Per serving (estimated)

  • 310 kcalCalories
  • 7 gFat
  • 3.5 gSaturated Fat
  • 53 gCarbs
  • 2 gFiber
  • 18 gSugar
  • 8 gProtein
  • 180 mgSodium
  • 150 mgPotassium
  • 50 mgCalcium
  • 1.5 mgIron
  • 0 mgVitamin C
  • 60 mcgVitamin A

Ingredients

For the tangzhong (flour paste)

  • 2 tablespoons (20 g) bread flour
  • 6 tablespoons (90 ml) whole milk

For the enriched milk dough

  • 2 cups (250 g) bread flour
  • 2 tablespoons (25 g) granulated sugar
  • 1 teaspoon (5 g) active dry yeast
  • 1/2 teaspoon (3 g) fine salt
  • 1/2 cup (130 ml) whole milk, warmed to 105 F
  • 1 large egg, room temperature
  • 2 tablespoons (30 g) unsalted butter, softened

For the filling and finishing

  • 1 1/4 cups (300 g) smooth red bean paste (koshian) or chunky (tsubuan), chilled
  • 1 egg, beaten with 1 tablespoon water
  • 1 tablespoon toasted black or white sesame seeds (optional)

Directions

  1. Whisk the tangzhong flour and milk in a small saucepan over medium heat until it thickens into a smooth paste, about 2 minutes.

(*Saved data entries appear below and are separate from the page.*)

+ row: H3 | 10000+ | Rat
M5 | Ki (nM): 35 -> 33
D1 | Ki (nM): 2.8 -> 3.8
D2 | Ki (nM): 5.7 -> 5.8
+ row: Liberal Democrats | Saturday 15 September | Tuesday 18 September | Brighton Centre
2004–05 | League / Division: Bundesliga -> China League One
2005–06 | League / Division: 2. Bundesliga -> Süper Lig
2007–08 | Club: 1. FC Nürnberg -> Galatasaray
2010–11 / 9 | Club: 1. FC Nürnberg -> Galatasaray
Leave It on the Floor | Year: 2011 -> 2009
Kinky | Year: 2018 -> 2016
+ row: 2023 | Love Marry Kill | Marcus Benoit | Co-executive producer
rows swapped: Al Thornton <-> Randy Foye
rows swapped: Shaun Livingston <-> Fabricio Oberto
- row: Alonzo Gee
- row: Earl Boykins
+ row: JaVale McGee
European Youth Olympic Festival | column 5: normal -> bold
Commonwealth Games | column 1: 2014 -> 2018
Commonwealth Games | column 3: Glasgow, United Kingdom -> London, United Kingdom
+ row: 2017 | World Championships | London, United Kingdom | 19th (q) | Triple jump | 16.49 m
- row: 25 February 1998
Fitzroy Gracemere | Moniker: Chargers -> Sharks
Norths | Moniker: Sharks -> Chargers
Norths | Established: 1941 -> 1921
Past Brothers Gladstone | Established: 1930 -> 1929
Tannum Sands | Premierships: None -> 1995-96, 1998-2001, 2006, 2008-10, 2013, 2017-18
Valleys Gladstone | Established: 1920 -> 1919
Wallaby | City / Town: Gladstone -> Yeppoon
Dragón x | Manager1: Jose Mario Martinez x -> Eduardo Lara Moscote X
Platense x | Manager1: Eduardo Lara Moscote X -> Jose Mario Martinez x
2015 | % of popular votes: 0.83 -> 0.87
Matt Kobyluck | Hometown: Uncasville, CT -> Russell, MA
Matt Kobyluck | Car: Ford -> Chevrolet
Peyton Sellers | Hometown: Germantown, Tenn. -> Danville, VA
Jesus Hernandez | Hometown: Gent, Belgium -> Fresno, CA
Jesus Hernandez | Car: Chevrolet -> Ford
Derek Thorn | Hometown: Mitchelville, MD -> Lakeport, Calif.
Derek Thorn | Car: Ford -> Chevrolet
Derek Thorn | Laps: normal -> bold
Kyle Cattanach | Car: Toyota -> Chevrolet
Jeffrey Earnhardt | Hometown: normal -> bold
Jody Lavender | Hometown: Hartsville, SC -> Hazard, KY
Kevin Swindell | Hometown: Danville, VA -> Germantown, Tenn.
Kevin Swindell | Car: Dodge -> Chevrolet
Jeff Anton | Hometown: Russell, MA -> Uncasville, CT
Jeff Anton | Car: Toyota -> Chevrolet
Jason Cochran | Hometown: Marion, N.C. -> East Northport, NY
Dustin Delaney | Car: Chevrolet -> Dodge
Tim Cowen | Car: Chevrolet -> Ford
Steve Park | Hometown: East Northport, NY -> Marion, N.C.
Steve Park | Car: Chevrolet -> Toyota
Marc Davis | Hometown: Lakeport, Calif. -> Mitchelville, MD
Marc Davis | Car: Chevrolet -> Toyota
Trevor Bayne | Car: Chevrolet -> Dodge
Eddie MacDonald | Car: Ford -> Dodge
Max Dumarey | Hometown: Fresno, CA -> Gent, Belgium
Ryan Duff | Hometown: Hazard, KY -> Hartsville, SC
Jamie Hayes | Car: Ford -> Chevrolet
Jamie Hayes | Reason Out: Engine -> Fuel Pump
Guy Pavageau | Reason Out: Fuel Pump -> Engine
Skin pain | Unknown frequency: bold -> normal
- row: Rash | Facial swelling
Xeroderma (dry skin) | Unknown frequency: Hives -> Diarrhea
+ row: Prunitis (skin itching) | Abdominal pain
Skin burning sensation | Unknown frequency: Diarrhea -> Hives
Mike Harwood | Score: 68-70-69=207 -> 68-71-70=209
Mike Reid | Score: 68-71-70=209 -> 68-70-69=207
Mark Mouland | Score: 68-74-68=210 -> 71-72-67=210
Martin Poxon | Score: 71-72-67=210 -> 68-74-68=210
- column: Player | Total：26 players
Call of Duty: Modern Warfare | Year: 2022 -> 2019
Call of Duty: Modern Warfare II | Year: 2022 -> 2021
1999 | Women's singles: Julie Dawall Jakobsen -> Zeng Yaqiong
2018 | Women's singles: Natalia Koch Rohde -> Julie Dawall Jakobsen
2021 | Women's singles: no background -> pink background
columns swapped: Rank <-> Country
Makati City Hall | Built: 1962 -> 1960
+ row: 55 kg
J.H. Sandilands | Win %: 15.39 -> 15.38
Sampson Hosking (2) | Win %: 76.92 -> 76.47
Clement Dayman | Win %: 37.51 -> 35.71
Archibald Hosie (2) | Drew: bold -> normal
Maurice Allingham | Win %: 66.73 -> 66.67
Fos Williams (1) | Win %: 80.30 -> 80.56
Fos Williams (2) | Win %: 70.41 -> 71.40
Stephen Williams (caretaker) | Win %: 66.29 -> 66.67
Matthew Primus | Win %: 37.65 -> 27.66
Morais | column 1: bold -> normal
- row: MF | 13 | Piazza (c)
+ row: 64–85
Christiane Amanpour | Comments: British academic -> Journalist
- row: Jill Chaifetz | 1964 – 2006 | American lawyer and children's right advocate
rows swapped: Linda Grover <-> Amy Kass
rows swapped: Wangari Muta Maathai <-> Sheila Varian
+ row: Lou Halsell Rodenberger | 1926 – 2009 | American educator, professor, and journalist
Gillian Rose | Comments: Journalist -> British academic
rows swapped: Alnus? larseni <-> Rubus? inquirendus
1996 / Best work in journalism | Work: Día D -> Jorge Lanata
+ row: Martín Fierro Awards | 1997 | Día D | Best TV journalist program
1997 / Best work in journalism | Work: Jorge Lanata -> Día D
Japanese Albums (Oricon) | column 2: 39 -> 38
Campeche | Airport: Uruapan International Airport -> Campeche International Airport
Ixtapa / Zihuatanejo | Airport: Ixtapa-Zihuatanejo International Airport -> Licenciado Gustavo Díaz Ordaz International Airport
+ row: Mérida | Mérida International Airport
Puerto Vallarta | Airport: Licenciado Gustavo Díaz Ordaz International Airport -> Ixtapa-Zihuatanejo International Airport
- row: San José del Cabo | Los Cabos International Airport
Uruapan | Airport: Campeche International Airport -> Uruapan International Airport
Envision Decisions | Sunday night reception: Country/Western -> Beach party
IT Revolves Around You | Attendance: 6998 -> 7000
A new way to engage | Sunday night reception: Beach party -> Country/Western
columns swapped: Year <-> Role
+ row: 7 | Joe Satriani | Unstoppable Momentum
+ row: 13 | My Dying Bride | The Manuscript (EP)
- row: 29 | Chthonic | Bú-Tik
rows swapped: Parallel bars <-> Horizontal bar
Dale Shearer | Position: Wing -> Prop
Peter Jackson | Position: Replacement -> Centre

Remove from heat, cover, and let cool to room temperature.
  2. In the bowl of a stand mixer, combine the warm milk and yeast; let stand 5 minutes until foamy. Add the bread flour, sugar, salt, egg, and cooled tangzhong. Knead with the dough hook on medium speed for 6 minutes until shaggy, then add the softened butter and continue kneading 6 to 8 minutes more until the dough is smooth, elastic, and clears the sides of the bowl.
  3. Shape the dough into a ball, place in a lightly greased bowl, cover with plastic wrap, and let rise in a warm spot for 60 to 75 minutes, or until roughly doubled in size.
  4. Punch down the dough and divide it into 6 equal pieces (about 75 g each). Roll each piece into a smooth ball, cover loosely, and rest 10 minutes.
  5. Flatten each ball into a 4 inch disc, place a heaping tablespoon (about 50 g) of cold anko in the center, then gather the edges up and pinch tightly to seal. Roll gently between your palms to form a smooth round bun, or flatten slightly into an oval log shape. Place seam-side down on a parchment-lined baking sheet, spacing them 2 inches apart.
  6. Cover loosely with a damp towel and let rise 35 to 45 minutes until puffy and pillowy. Preheat the oven to 350 F (175 C) during the last 10 minutes of proofing.
  7. Brush the tops gently with the egg wash and sprinkle with sesame seeds if using. Bake on the middle rack for 18 to 20 minutes, rotating the pan halfway through, until the tops are glossy and deeply golden and the bottoms sound hollow when tapped.
  8. Transfer to a wire rack and cool at least 10 minutes before serving so the molten sweet filling sets slightly. Best enjoyed the same day, warm or at room temperature.

Cook’s Notes

  • Keep the anko chilled until shaping; cold paste is much easier to wrap without tearing the dough or leaking during baking.
  • Do not overfill each roll or pinch the seam thinly, as the anko expands slightly while baking and can split the dough open.
  • Use tangzhong (the cooked flour paste) for an extra-soft, cloud-like crumb that stays tender for days; it is the secret behind authentic Japanese bakery shokupan.
  • For an authentic bakery look, score a simple pattern on top of each roll with oiled kitchen shears before the second rise, mimicking the classic anko pan sold in Japanese bakeries.
  • Store leftover rolls in an airtight container at room temperature for up to 2 days, or freeze (un-egg-washed after baking) for up to 1 month and reheat in a 300 F oven for 5 minutes.